## Friday, October 16, 2020

### Multilogit Fit via LP

A recent question on OR Stack Exchange has to do with getting an $L_1$ regression fit to some data. (I'm changing notation from the original post very slightly to avoid mixing sub- and super-scripts.) The author starts with $K$ observations $y_1, \dots, y_K$ of the dependent variable and seeks to find $x_{i,k} \ge 0$ ($i=1,\dots,N$, $k=1,\dots,K$) so as to minimize the $L_1$ error $$\sum_{k=1}^K \left|y_k - \sum_{i=1}^N \frac{e^{x_{i,k}}}{\sum_{j=1}^K e^{x_{i,j}}}\right|.$$ The author was looking for a way to linearize the objective function.

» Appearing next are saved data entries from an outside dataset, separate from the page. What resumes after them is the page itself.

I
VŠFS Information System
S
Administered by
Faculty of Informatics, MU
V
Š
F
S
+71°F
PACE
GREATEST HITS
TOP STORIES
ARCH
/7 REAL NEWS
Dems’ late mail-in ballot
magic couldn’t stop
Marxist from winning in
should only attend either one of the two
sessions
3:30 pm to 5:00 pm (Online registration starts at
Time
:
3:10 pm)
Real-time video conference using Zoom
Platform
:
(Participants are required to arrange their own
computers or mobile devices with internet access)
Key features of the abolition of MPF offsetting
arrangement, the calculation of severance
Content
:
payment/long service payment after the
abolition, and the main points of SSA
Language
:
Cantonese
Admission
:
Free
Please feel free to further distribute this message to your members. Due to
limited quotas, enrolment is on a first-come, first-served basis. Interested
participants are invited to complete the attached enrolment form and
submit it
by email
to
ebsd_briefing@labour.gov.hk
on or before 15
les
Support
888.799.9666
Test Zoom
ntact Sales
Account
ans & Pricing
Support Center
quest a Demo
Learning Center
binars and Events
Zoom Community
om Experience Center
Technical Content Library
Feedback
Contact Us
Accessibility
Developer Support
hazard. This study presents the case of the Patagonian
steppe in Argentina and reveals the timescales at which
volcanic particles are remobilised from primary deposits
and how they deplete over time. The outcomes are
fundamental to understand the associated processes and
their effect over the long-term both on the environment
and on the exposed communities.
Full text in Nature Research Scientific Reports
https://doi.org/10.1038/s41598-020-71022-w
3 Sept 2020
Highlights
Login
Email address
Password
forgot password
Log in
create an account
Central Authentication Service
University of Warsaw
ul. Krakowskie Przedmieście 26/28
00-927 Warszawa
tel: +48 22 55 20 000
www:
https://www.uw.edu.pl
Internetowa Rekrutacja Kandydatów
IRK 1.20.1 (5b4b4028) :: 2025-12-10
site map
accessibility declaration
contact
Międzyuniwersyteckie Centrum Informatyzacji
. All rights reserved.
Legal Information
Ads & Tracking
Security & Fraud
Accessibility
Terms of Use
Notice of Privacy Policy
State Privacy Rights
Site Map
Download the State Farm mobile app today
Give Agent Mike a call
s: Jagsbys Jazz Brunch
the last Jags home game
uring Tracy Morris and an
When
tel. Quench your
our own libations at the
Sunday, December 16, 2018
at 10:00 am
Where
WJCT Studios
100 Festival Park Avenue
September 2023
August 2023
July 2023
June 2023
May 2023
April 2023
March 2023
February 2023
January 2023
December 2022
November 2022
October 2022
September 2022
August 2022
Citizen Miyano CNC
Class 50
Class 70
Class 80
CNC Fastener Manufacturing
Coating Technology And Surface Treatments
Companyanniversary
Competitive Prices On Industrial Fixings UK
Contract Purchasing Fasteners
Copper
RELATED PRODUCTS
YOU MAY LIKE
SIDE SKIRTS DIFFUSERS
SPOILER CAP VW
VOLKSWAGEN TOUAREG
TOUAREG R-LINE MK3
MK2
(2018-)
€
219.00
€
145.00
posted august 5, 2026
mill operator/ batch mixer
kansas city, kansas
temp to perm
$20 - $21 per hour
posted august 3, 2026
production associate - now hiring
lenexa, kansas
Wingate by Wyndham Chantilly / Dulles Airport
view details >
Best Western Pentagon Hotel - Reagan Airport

The solution I proposed there begins with a change of variables: $$z_{i,k}=\frac{e^{x_{i,k}}}{\sum_{j=1}^K e^{x_{i,j}}}.$$ The $z$ variables are nonnegative and must obey the constraint $$\sum_{k=1}^{K}z_{i, k}=1\quad\forall i=1,\dots,N.$$ With this change of variables, the objective becomes $$\sum_{k=1}^K \left|y_k - \sum_{i=1}^N z_{i,k} \right|.$$ Add nonnegative variables $w_k$ ($k=1,\dots, K$) and the constraints $$-w_k \le y_k - \sum_{i=1}^N z_{i,k} \le w_k \quad \forall k=1,\dots,K,$$ and the objective simplifies to minimizing $\sum_{k=1}^K w_k$, leaving us with an easy linear program to solve.

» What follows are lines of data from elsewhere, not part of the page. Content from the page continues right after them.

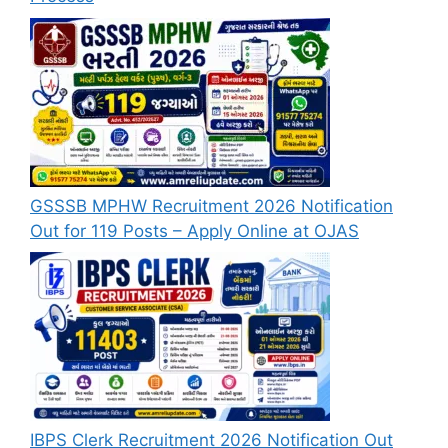
GSSSB MPHW Recruitment 2026 Notification
Out for 119 Posts – Apply Online at OJAS
IBPS Clerk Recruitment 2026 Notification Out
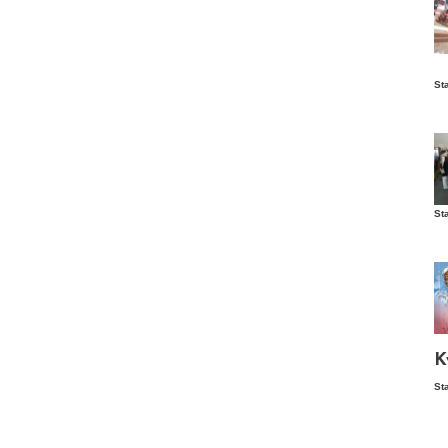
Is
St
wo
St
Vis
ex
ni
Ka
Ma
K
St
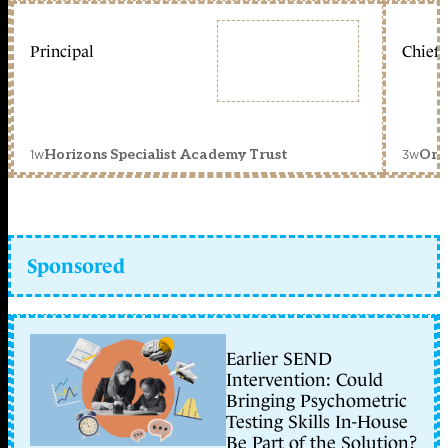
Principal
Chief 
1w
3w
Horizons Specialist Academy Trust
Orc
Sponsored
Earlier SEND
Intervention: Could
Bringing Psychometric
Testing Skills In-House
Be Part of the Solution?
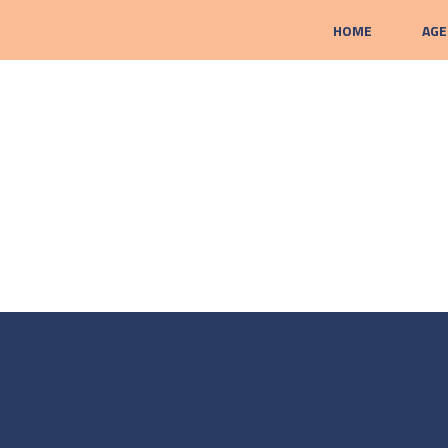
HOME
AGE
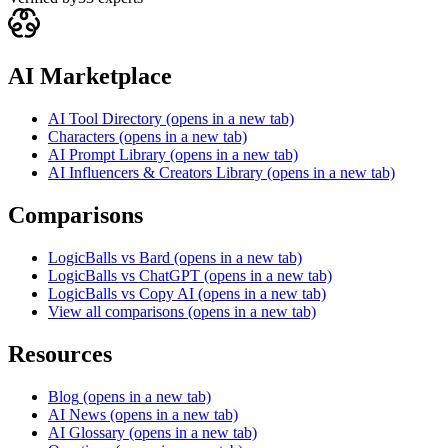
AI Marketplace
AI Tool Directory
(opens in a new tab)
Characters
(opens in a new tab)
AI Prompt Library
(opens in a new tab)
AI Influencers & Creators Library
(opens in a new tab)
Comparisons
LogicBalls vs Bard
(opens in a new tab)
LogicBalls vs ChatGPT
(opens in a new tab)
LogicBalls vs Copy AI
(opens in a new tab)
View all comparisons
(opens in a new tab)
Resources
Blog
(opens in a new tab)
AI News
(opens in a new tab)
AI Glossary
(opens in a new tab)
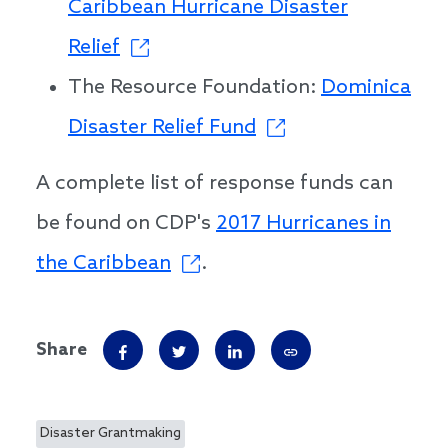
Caribbean Hurricane Disaster
Relief
The Resource Foundation:
Dominica
Disaster Relief Fund
A complete list of response funds can
be found on CDP's
2017 Hurricanes in
the Caribbean
.
Share
Disaster Grantmaking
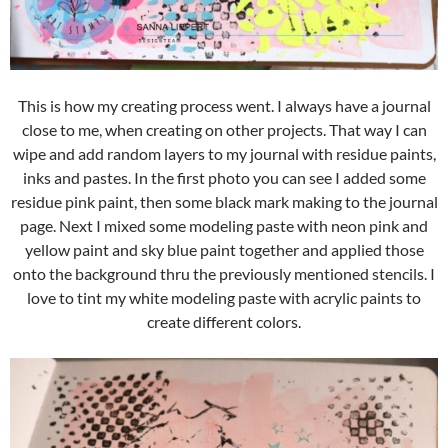
This is how my creating process went. I always have a journal
close to me, when creating on other projects. That way I can
wipe and add random layers to my journal with residue paints,
inks and pastes. In the first photo you can see I added some
residue pink paint, then some black mark making to the journal
page. Next I mixed some modeling paste with neon pink and
yellow paint and sky blue paint together and applied those
onto the background thru the previously mentioned stencils. I
love to tint my white modeling paste with acrylic paints to
create different colors.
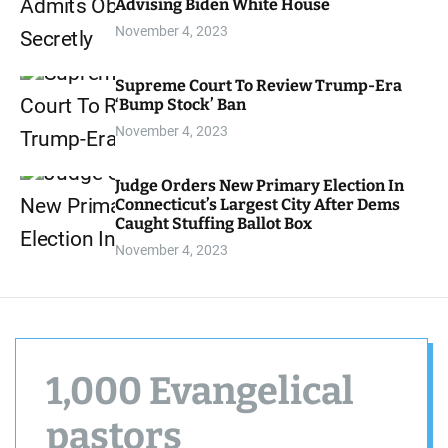
Advising Biden White House
d
e
November 4, 2023
Supreme Court To Review Trump-Era
‘Bump Stock’ Ban
November 4, 2023
Judge Orders New Primary Election In
Connecticut’s Largest City After Dems
Caught Stuffing Ballot Box
November 4, 2023
1,000 Evangelical
pastors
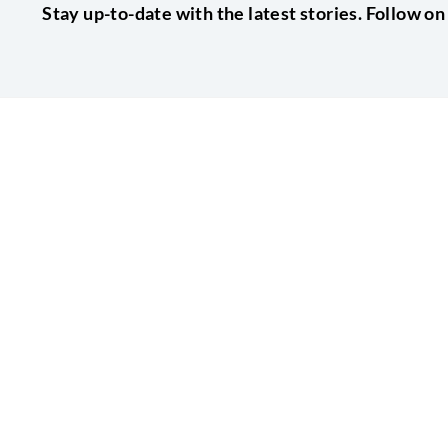
Stay up-to-date with the latest stories. Follow on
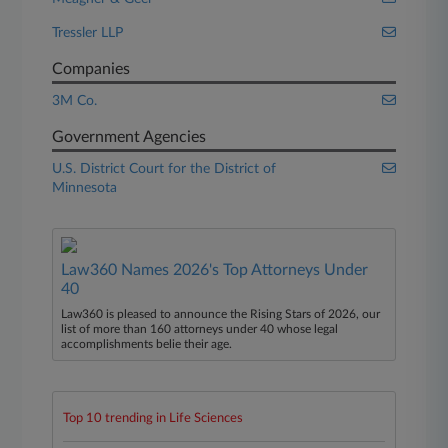
Tressler LLP
Companies
3M Co.
Government Agencies
U.S. District Court for the District of
Minnesota
Law360 Names 2026's Top Attorneys Under
40
Law360 is pleased to announce the Rising Stars of 2026, our
list of more than 160 attorneys under 40 whose legal
accomplishments belie their age.
Top 10 trending in Life Sciences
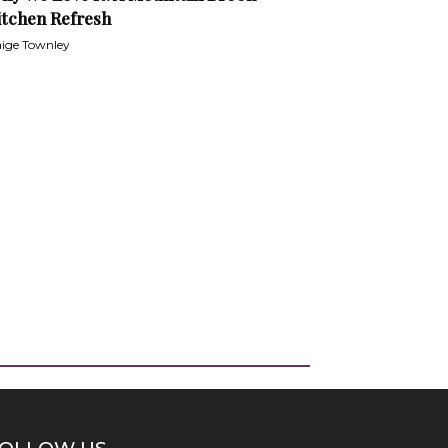
itchen Refresh
ige Townley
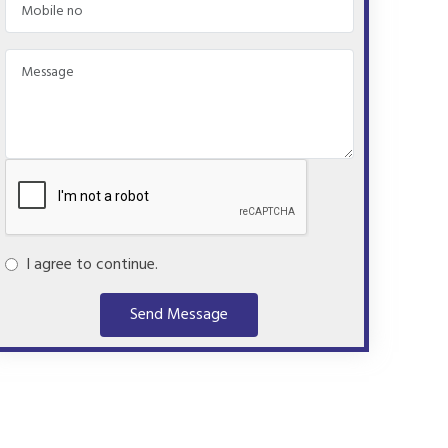
I agree to continue.
Send Message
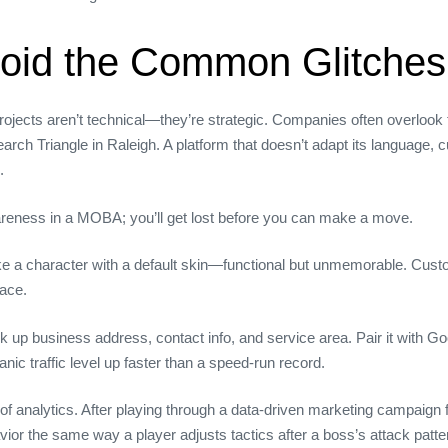
void the Common Glitches
ects aren’t technical—they’re strategic. Companies often overlook t
earch Triangle in Raleigh. A platform that doesn’t adapt its language, c
.
areness in a MOBA; you’ll get lost before you can make a move.
like a character with a default skin—functional but unmemorable. C
lace.
p business address, contact info, and service area. Pair it with Go
c traffic level up faster than a speed‑run record.
 of analytics. After playing through a data‑driven marketing campaign 
or the same way a player adjusts tactics after a boss’s attack patter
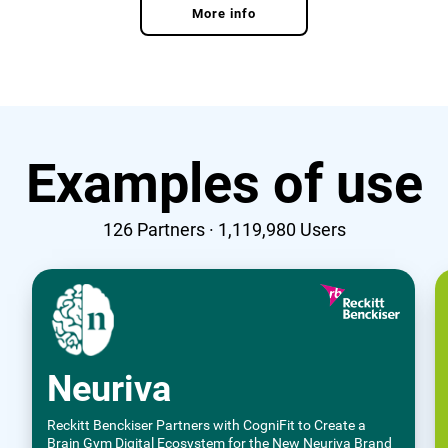
More info
Examples of use
126
Partners ·
1,119,980
Users
Neuriva
Reckitt Benckiser Partners with CogniFit to Create a
Brain Gym Digital Ecosystem for the New Neuriva Brand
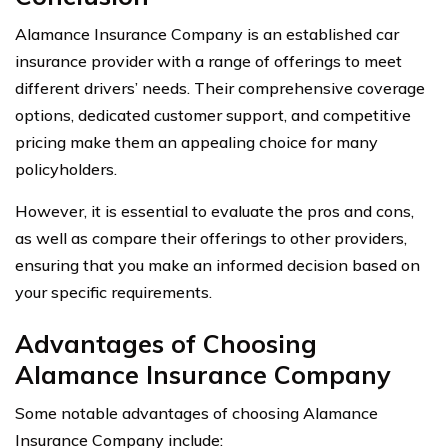
Alamance Insurance Company is an established car
insurance provider with a range of offerings to meet
different drivers’ needs. Their comprehensive coverage
options, dedicated customer support, and competitive
pricing make them an appealing choice for many
policyholders.
However, it is essential to evaluate the pros and cons,
as well as compare their offerings to other providers,
ensuring that you make an informed decision based on
your specific requirements.
Advantages of Choosing
Alamance Insurance Company
Some notable advantages of choosing Alamance
Insurance Company include:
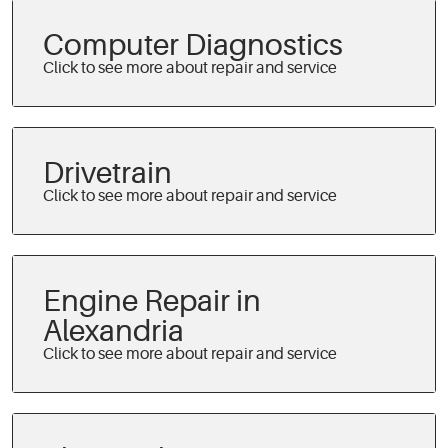
Computer Diagnostics
Drivetrain
Engine Repair in
Alexandria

That leaves us with the problem of getting from the LP solution $z$ back to the original variables $x$. It turns out the transformation from $x$ to $z$ is invariant with respect to the addition of constant offsets. More precisely, for any constants $\lambda_i$ ($i=1,\dots,N$), if we set $$\hat{x}_{i,k}=x_{i,k} + \lambda_i \quad \forall i,k$$ and perform the $x\rightarrow z$ transformation on $\hat{x}$, we get $$\hat{z}_{i,k}=\frac{e^{\lambda_{i}}e^{x_{i,k}}}{\sum_{j=1}^{K}e^{\lambda_{i}}e^{x_{i,j}}}=z_{i,k}\quad\forall i,k.$$ This allows us to convert from $z$ back to $x$ as follows. For each $i$, set $j_0=\textrm{argmin}_j z_{i,j}$ and note that $$\log\left(\frac{z_{i,k}}{z_{i,j_0}}\right) = x_{i,k} - x_{i, j_0}.$$ Given the invariance to constant offsets, we can set $x_{i, j_0} = 0$ and use the log equation to find $x_{i,k}$ for $k \neq j_0$.

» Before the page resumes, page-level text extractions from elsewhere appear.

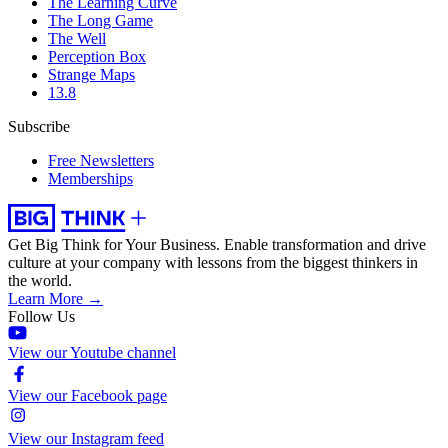
The Learning Curve
The Long Game
The Well
Perception Box
Strange Maps
13.8
Subscribe
Free Newsletters
Memberships
Get Big Think for Your Business.
Enable transformation and drive
culture at your company with lessons from the biggest thinkers in
the world.
Learn More →
Follow Us
View our Youtube channel
View our Facebook page
View our Instagram feed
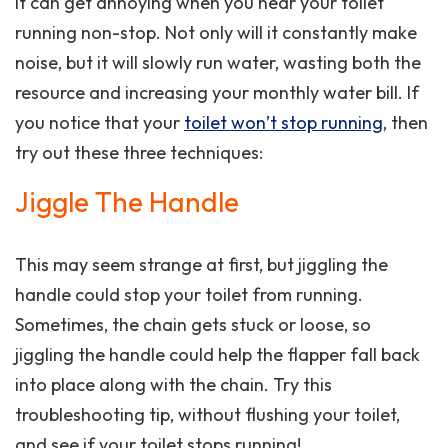
It can get annoying when you hear your toilet
running non-stop. Not only will it constantly make
noise, but it will slowly run water, wasting both the
resource and increasing your monthly water bill. If
you notice that your
toilet won’t stop running
, then
try out these three techniques:
Jiggle The Handle
This may seem strange at first, but jiggling the
handle could stop your toilet from running.
Sometimes, the chain gets stuck or loose, so
jiggling the handle could help the flapper fall back
into place along with the chain. Try this
troubleshooting tip, without flushing your toilet,
and see if your toilet stops running!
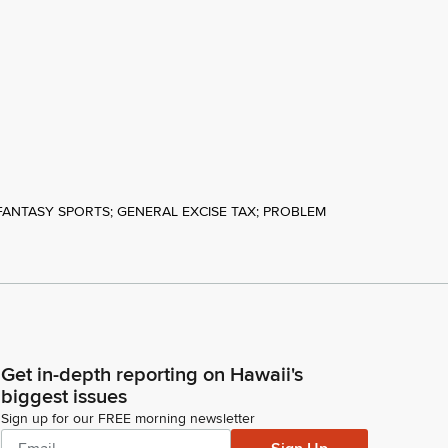
FANTASY SPORTS; GENERAL EXCISE TAX; PROBLEM
Get in-depth reporting on Hawaii's
biggest issues
Sign up for our FREE morning newsletter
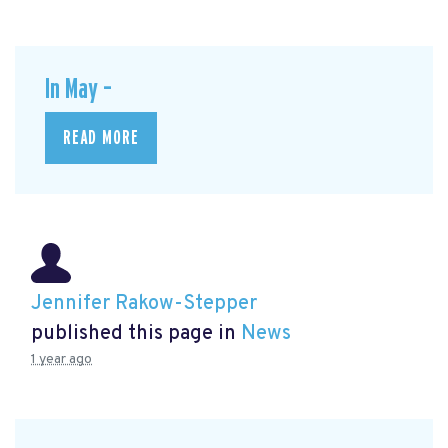
In May –
READ MORE
Jennifer Rakow-Stepper
published this page in
News
1 year ago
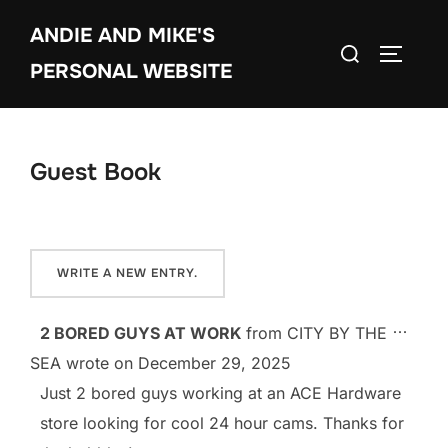
Skip
ANDIE AND MIKE'S
to
Search
TOGGLE
content
PERSONAL WEBSITE
for:
Guest Book
TOGG
...
2 BORED GUYS AT WORK
from
CITY BY THE
SEA
wrote on
December 29, 2025
Just 2 bored guys working at an ACE Hardware
store looking for cool 24 hour cams. Thanks for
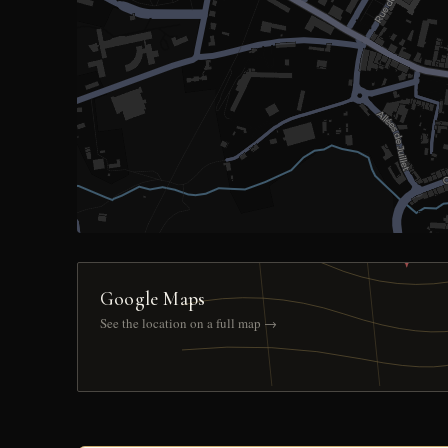
Google Maps
See the location on a full map →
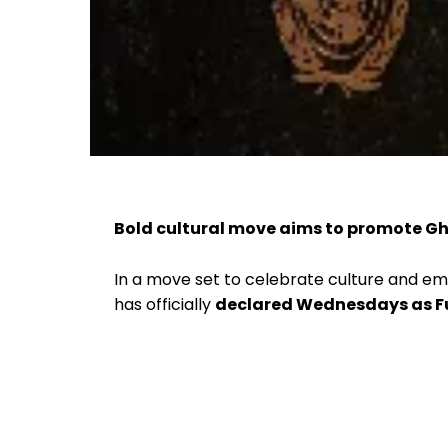
Bold cultural move aims to promote Gh
In a move set to celebrate culture and e
has officially
declared Wednesdays as 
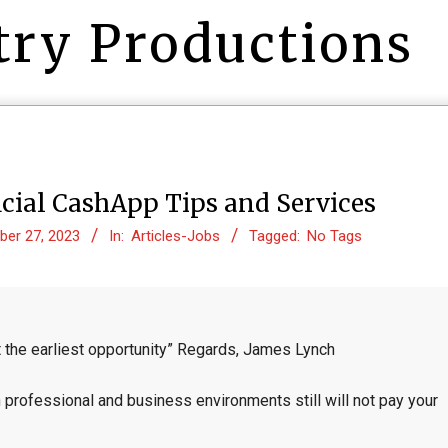
try Productions
cial CashApp Tips and Services
er 27, 2023
In:
Articles-Jobs
Tagged:
No Tags
 the earliest opportunity” Regards, James Lynch
 professional and business environments still will not pay your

Well, almost. I dealt one card off the bottom of the deck. There is nothing stopping the LP solution $z$ from containing zeros, which will automatically be the smallest elements since $z \ge 0$. That means the log equation involves dividing by zero, which has been known to cause black holes to erupt in awkward places. We can fix that with a slight fudge: in the LP model, change $z \ge 0$ to $z \ge \epsilon$ for some small positive $\epsilon$ and hope that the result is not far from optimal.

I tested this with an R notebook. In it, I generated values for $y$ uniformly over $[0, 1]$, fit $x$ using the approach described above, and also fit it using a genetic algorithm for comparison purposes. In my experiment (with dimensions $K=100$, $N=10$), the GA was able to match the LP solution if I gave it enough time. Interestingly, the GA solution was dense (all $x_{i,j} > 0$) while the LP solution was quite sparse (34 of 1,000 values of $x_{i,j}$ were nonzero). As shown in the notebook (which you can download here), the LP solution could be made dense by adding positive amounts $\lambda_i$ as described above, while maintaining the same objective value. I tried to make the GA solution sparse by subtracting $\lambda_i = \min_k x_{i,k}$ from the $i$-th row of $x$. It preserved nonnegativity of $x$ and maintained the same objective value, but reduce density only from 1 to 0.99.